Description
What happened?
When attempting to save an altered Xarray dataset to a NetCDF file using the to_netcdf
method, an error occurs if the original dataset is loaded from a file. Specifically, this error does not occur when the dataset is created directly but only when it is loaded from a file.
What did you expect to happen?
The altered Xarray dataset is saved as a NetCDF file using the to_netcdf
method.
Minimal Complete Verifiable Example
import xarray as xr
ds = xr.Dataset(
data_vars=dict(
win_1=("attempt", [True, False, True, False, False, True]),
win_2=("attempt", [False, True, False, True, False, False]),
),
coords=dict(
attempt=[1, 2, 3, 4, 5, 6],
player_1=("attempt", ["paper", "paper", "scissors", "scissors", "paper", "paper"]),
player_2=("attempt", ["rock", "scissors", "paper", "rock", "paper", "rock"]),
)
)
ds.to_netcdf("dataset.nc")
ds_from_file = xr.load_dataset("dataset.nc")
ds_altered = ds_from_file.where(ds_from_file["player_1"] == "paper", drop=True)
ds_altered.to_netcdf("dataset_altered.nc")
MVCE confirmation
- Minimal example — the example is as focused as reasonably possible to demonstrate the underlying issue in xarray.
- Complete example — the example is self-contained, including all data and the text of any traceback.
- Verifiable example — the example copy & pastes into an IPython prompt or Binder notebook, returning the result.
- New issue — a search of GitHub Issues suggests this is not a duplicate.
- Recent environment — the issue occurs with the latest version of xarray and its dependencies.
Relevant log output
Traceback (most recent call last):
File "example.py", line 20, in <module>
ds_altered.to_netcdf("dataset_altered.nc")
File ".../python3.9/site-packages/xarray/core/dataset.py", line 2303, in to_netcdf
return to_netcdf( # type: ignore # mypy cannot resolve the overloads:(
File ".../python3.9/site-packages/xarray/backends/api.py", line 1315, in to_netcdf
dump_to_store(
File ".../python3.9/site-packages/xarray/backends/api.py", line 1362, in dump_to_store
store.store(variables, attrs, check_encoding, writer, unlimited_dims=unlimited_dims)
File ".../python3.9/site-packages/xarray/backends/common.py", line 356, in store
self.set_variables(
File ".../python3.9/site-packages/xarray/backends/common.py", line 398, in set_variables
writer.add(source, target)
File ".../python3.9/site-packages/xarray/backends/common.py", line 243, in add
target[...] = source
File ".../python3.9/site-packages/xarray/backends/scipy_.py", line 78, in __setitem__
data[key] = value
File ".../python3.9/site-packages/scipy/io/_netcdf.py", line 1019, in __setitem__
self.data[index] = data
ValueError: could not broadcast input array from shape (4,5) into shape (4,8)
Anything else we need to know?
Findings:
The issue is related to the encoding information of the dataset becoming invalid after filtering data with the where
method.
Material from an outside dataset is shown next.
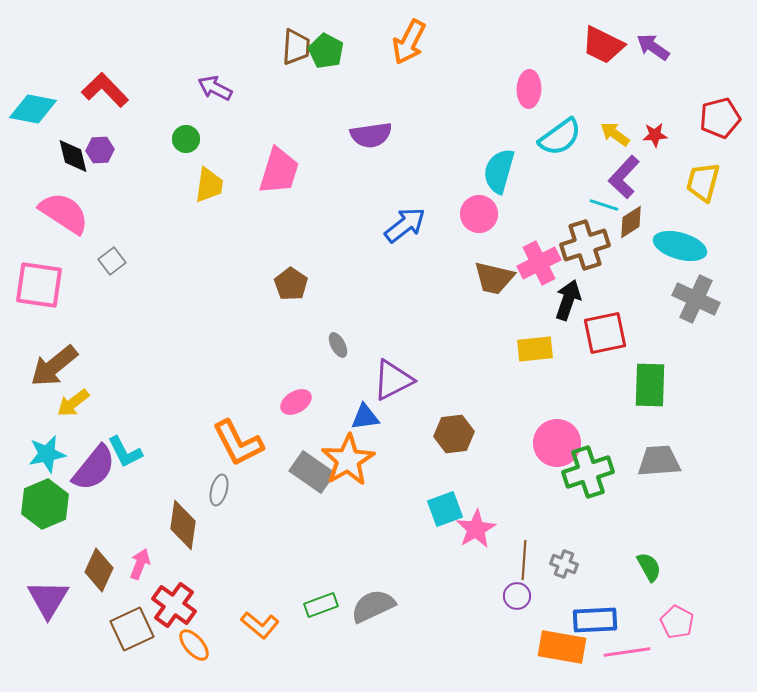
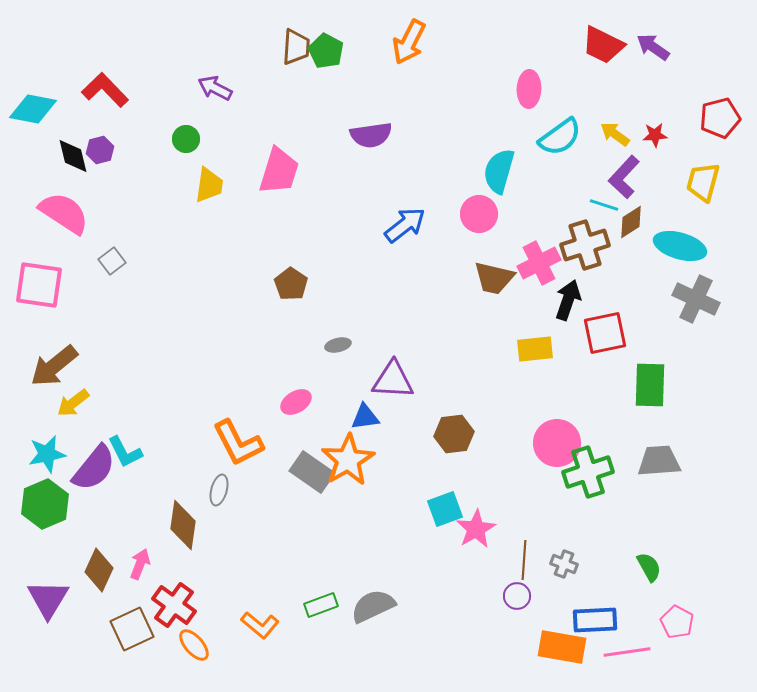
purple hexagon at (100, 150): rotated 12 degrees counterclockwise
gray ellipse at (338, 345): rotated 75 degrees counterclockwise
purple triangle at (393, 380): rotated 30 degrees clockwise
The to_netcdf
method takes the available encoding information instead of considering the actual shape of the data.
In the provided examples, the maximum length of strings stored in "player_1" and "player_2" is originally set to 8 characters. However, after filtering with the where
method, the maximum length of the string becomes 5 in "player_1" and remains 8 in "player_2.". But the encoding information of the variables still shows a length of 8, particularly the attribute char_dim_name
.
Workaround:
A workaround to resolve this issue is to call the drop_encoding
method on the dataset before saving it with to_netcdf
. This action ensures that the encoding information is not available, and the to_netcdf
method is forced to take the actual shapes of the data, preventing the broadcasting error.
Environment
INSTALLED VERSIONS
commit: None
python: 3.9.14 (main, Aug 24 2023, 14:01:46)
[GCC 11.4.0]
python-bits: 64
OS: Linux
OS-release: 6.3.1-060301-generic
machine: x86_64
processor: x86_64
byteorder: little
LC_ALL: None
LANG: en_US.UTF-8
LOCALE: ('en_US', 'UTF-8')
libhdf5: None
libnetcdf: None
xarray: 2024.1.1
pandas: 2.2.0
numpy: 1.26.3
scipy: 1.12.0
netCDF4: None
pydap: None
h5netcdf: None
h5py: None
Nio: None
zarr: None
cftime: None
nc_time_axis: None
iris: None
bottleneck: None
dask: None
distributed: None
matplotlib: None
cartopy: None
seaborn: None
numbagg: None
fsspec: None
cupy: None
pint: None
sparse: None
flox: None
numpy_groupies: None
setuptools: 69.0.3
pip: 23.3.2
conda: None
pytest: None
mypy: None
IPython: None
sphinx: None